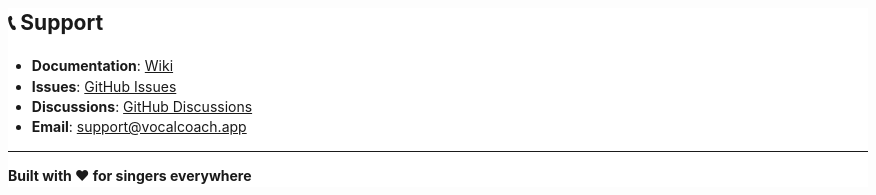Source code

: ## 📞 Support

- **Documentation**: [Wiki](https://github.com/aaj2127/VocalCoach/wiki)
- **Issues**: [GitHub Issues](https://github.com/aaj2127/VocalCoach/issues)
- **Discussions**: [GitHub Discussions](https://github.com/aaj2127/VocalCoach/discussions)
- **Email**: support@vocalcoach.app

---

**Built with ❤️ for singers everywhere**
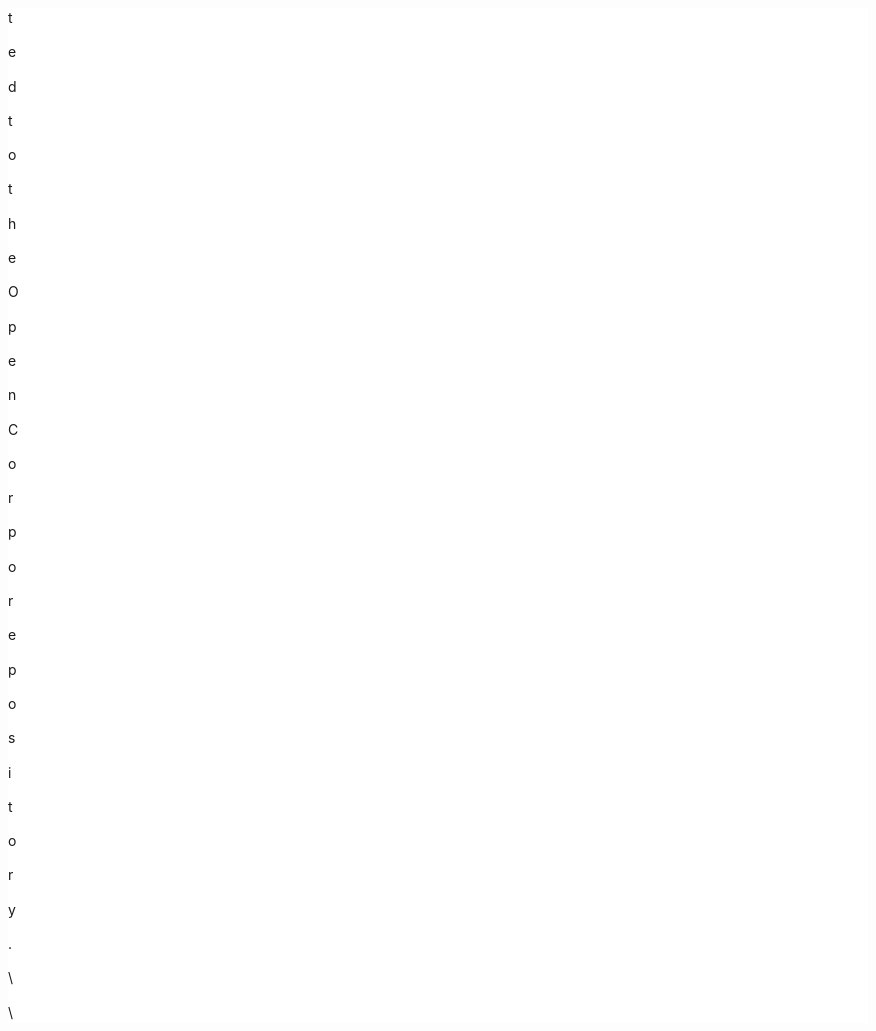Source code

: t

e

d

 

t

o

 

t

h

e

 

O

p

e

n

C

o

r

p

o

 

r

e

p

o

s

i

t

o

r

y

.

\

\
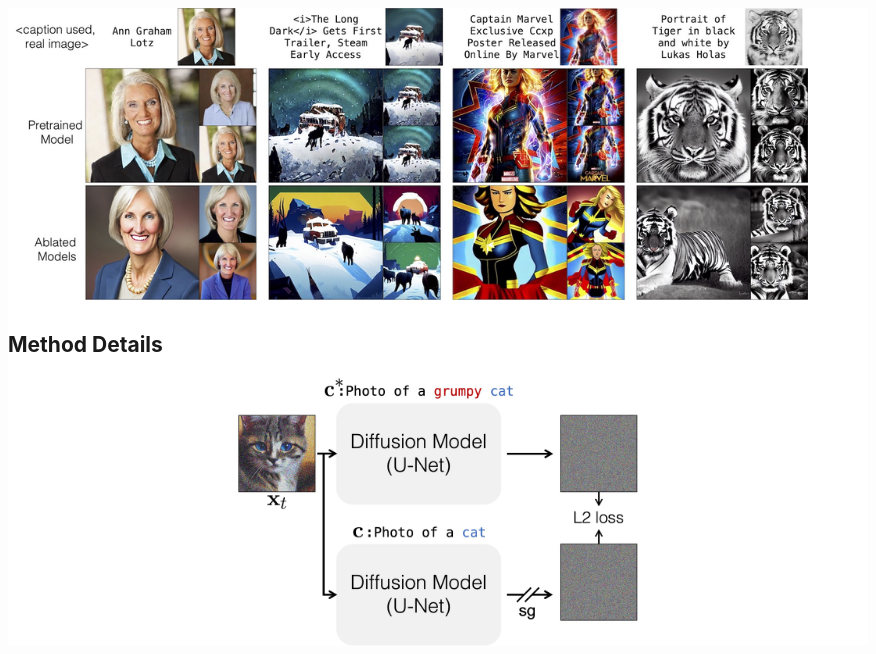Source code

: <img src='assets/memorization.jpg' align="center" width=800>
</p>

## Method Details


<div>
<p align="center">
<img src='assets/methodology.jpg' align="center" width=400>
</p>
</div>
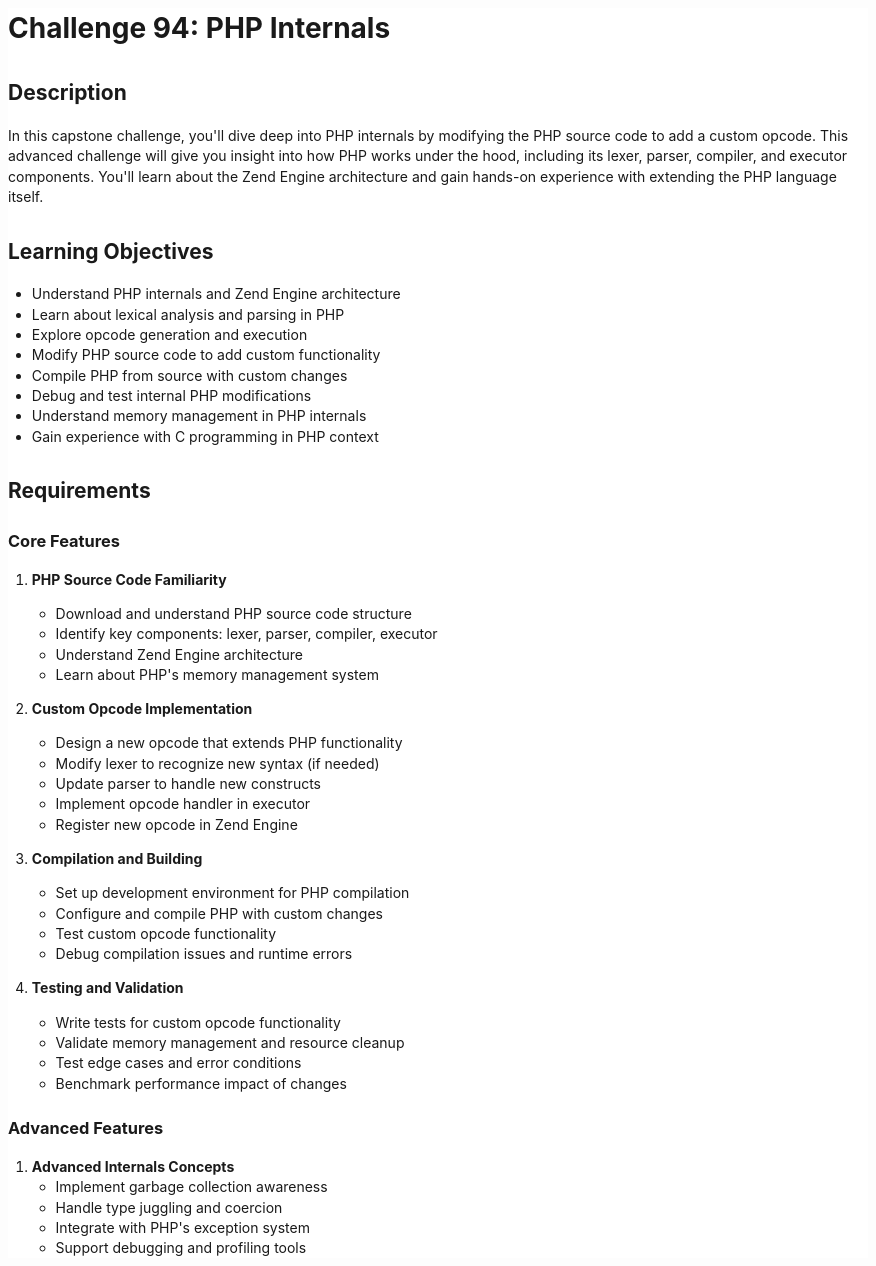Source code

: # Challenge 94: PHP Internals

## Description
In this capstone challenge, you'll dive deep into PHP internals by modifying the PHP source code to add a custom opcode. This advanced challenge will give you insight into how PHP works under the hood, including its lexer, parser, compiler, and executor components. You'll learn about the Zend Engine architecture and gain hands-on experience with extending the PHP language itself.

## Learning Objectives
- Understand PHP internals and Zend Engine architecture
- Learn about lexical analysis and parsing in PHP
- Explore opcode generation and execution
- Modify PHP source code to add custom functionality
- Compile PHP from source with custom changes
- Debug and test internal PHP modifications
- Understand memory management in PHP internals
- Gain experience with C programming in PHP context

## Requirements

### Core Features
1. **PHP Source Code Familiarity**
   - Download and understand PHP source code structure
   - Identify key components: lexer, parser, compiler, executor
   - Understand Zend Engine architecture
   - Learn about PHP's memory management system

2. **Custom Opcode Implementation**
   - Design a new opcode that extends PHP functionality
   - Modify lexer to recognize new syntax (if needed)
   - Update parser to handle new constructs
   - Implement opcode handler in executor
   - Register new opcode in Zend Engine

3. **Compilation and Building**
   - Set up development environment for PHP compilation
   - Configure and compile PHP with custom changes
   - Test custom opcode functionality
   - Debug compilation issues and runtime errors

4. **Testing and Validation**
   - Write tests for custom opcode functionality
   - Validate memory management and resource cleanup
   - Test edge cases and error conditions
   - Benchmark performance impact of changes

### Advanced Features
1. **Advanced Internals Concepts**
   - Implement garbage collection awareness
   - Handle type juggling and coercion
   - Integrate with PHP's exception system
   - Support debugging and profiling tools

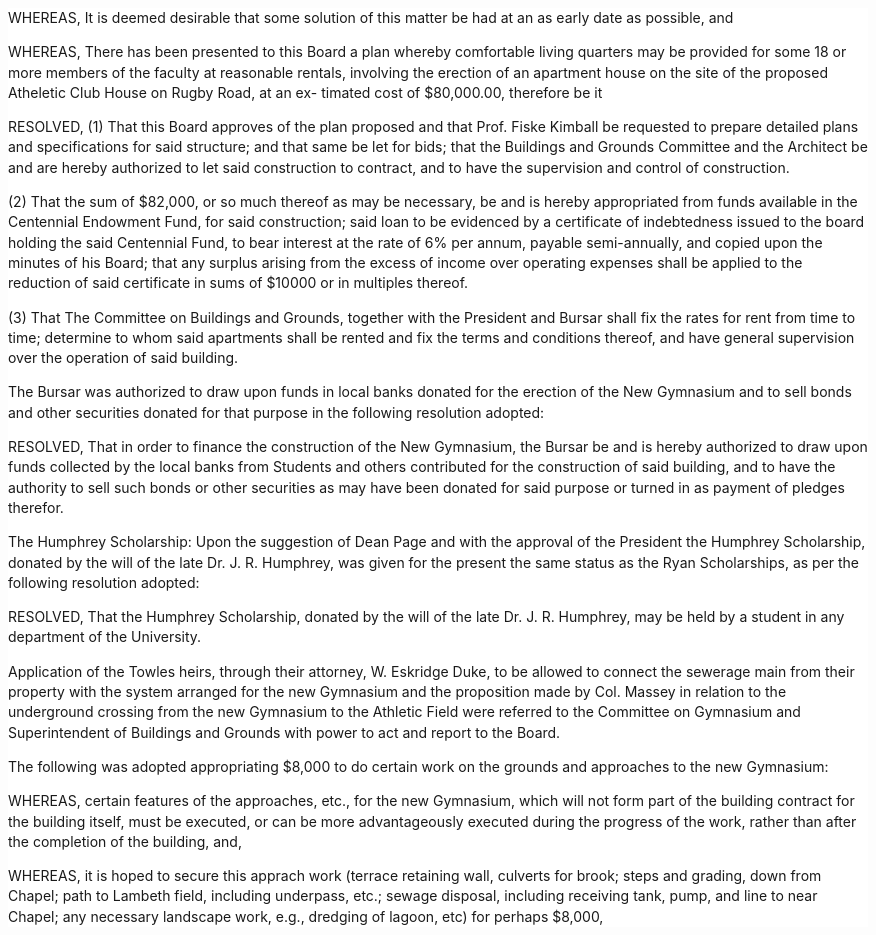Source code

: WHEREAS, It is deemed desirable that some solution of this matter be had at an as early date as possible, and

WHEREAS, There has been presented to this Board a plan whereby comfortable living quarters may be provided for some 18 or more members of the faculty at reasonable rentals, involving the erection of an apartment house on the site of the proposed Atheletic Club House on Rugby Road, at an ex- timated cost of $80,000.00, therefore be it

RESOLVED, (1) That this Board approves of the plan proposed and that Prof. Fiske Kimball be requested to prepare detailed plans and specifications for said structure; and that same be let for bids; that the Buildings and Grounds Committee and the Architect be and are hereby authorized to let said construction to contract, and to have the supervision and control of construction.

(2) That the sum of $82,000, or so much thereof as may be necessary, be and is hereby appropriated from funds available in the Centennial Endowment Fund, for said construction; said loan to be evidenced by a certificate of indebtedness issued to the board holding the said Centennial Fund, to bear interest at the rate of 6% per annum, payable semi-annually, and copied upon the minutes of his Board; that any surplus arising from the excess of income over operating expenses shall be applied to the reduction of said certificate in sums of $10000 or in multiples thereof.

(3) That The Committee on Buildings and Grounds, together with the President and Bursar shall fix the rates for rent from time to time; determine to whom said apartments shall be rented and fix the terms and conditions thereof, and have general supervision over the operation of said building.

The Bursar was authorized to draw upon funds in local banks donated for the erection of the New Gymnasium and to sell bonds and other securities donated for that purpose in the following resolution adopted:

RESOLVED, That in order to finance the construction of the New Gymnasium, the Bursar be and is hereby authorized to draw upon funds collected by the local banks from Students and others contributed for the construction of said building, and to have the authority to sell such bonds or other securities as may have been donated for said purpose or turned in as payment of pledges therefor.

The Humphrey Scholarship: Upon the suggestion of Dean Page and with the approval of the President the Humphrey Scholarship, donated by the will of the late Dr. J. R. Humphrey, was given for the present the same status as the Ryan Scholarships, as per the following resolution adopted:

RESOLVED, That the Humphrey Scholarship, donated by the will of the late Dr. J. R. Humphrey, may be held by a student in any department of the University.

Application of the Towles heirs, through their attorney, W. Eskridge Duke, to be allowed to connect the sewerage main from their property with the system arranged for the new Gymnasium and the proposition made by Col. Massey in relation to the underground crossing from the new Gymnasium to the Athletic Field were referred to the Committee on Gymnasium and Superintendent of Buildings and Grounds with power to act and report to the Board.

The following was adopted appropriating $8,000 to do certain work on the grounds and approaches to the new Gymnasium:

WHEREAS, certain features of the approaches, etc., for the new Gymnasium, which will not form part of the building contract for the building itself, must be executed, or can be more advantageously executed during the progress of the work, rather than after the completion of the building, and,

WHEREAS, it is hoped to secure this apprach work (terrace retaining wall, culverts for brook; steps and grading, down from Chapel; path to Lambeth field, including underpass, etc.; sewage disposal, including receiving tank, pump, and line to near Chapel; any necessary landscape work, e.g., dredging of lagoon, etc) for perhaps $8,000,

WHAT IS BEING ASKED: In the records above, list everything from the line containing "## 📞 Support" down to the line containing "In this capstone", both included, as a numbered list that skips blank lines. Leave the pictures out.

EXERCISE RESPONSE:
1. : ## 📞 Support
2. - **Documentation**: [Wiki](https://github.com/aaj2127/VocalCoach/wiki)
3. - **Issues**: [GitHub Issues](https://github.com/aaj2127/VocalCoach/issues)
4. - **Discussions**: [GitHub Discussions](https://github.com/aaj2127/VocalCoach/discussions)
5. - **Email**: support@vocalcoach.app
6. ---
7. **Built with ❤️ for singers everywhere**
8. Source code
9. : t
10. e
11. d
12. t
13. o
14. t
15. h
16. e
17. O
18. p
19. e
20. n
21. C
22. o
23. r
24. p
25. o
26. r
27. e
28. p
29. o
30. s
31. i
32. t
33. o
34. r
35. y
36. .
37. \
38. \
39. Source code
40. : <img src='assets/memorization.jpg' align="center" width=800>
41. </p>
42. ## Method Details
43. <div>
44. <p align="center">
45. <img src='assets/methodology.jpg' align="center" width=400>
46. </p>
47. </div>
48. Source code
49. : # Challenge 94: PHP Internals
50. ## Description
51. In this capstone challenge, you'll dive deep into PHP internals by modifying the PHP source code to add a custom opcode. This advanced challenge will give you insight into how PHP works under the hood, including its lexer, parser, compiler, and executor components. You'll learn about the Zend Engine architecture and gain hands-on experience with extending the PHP language itself.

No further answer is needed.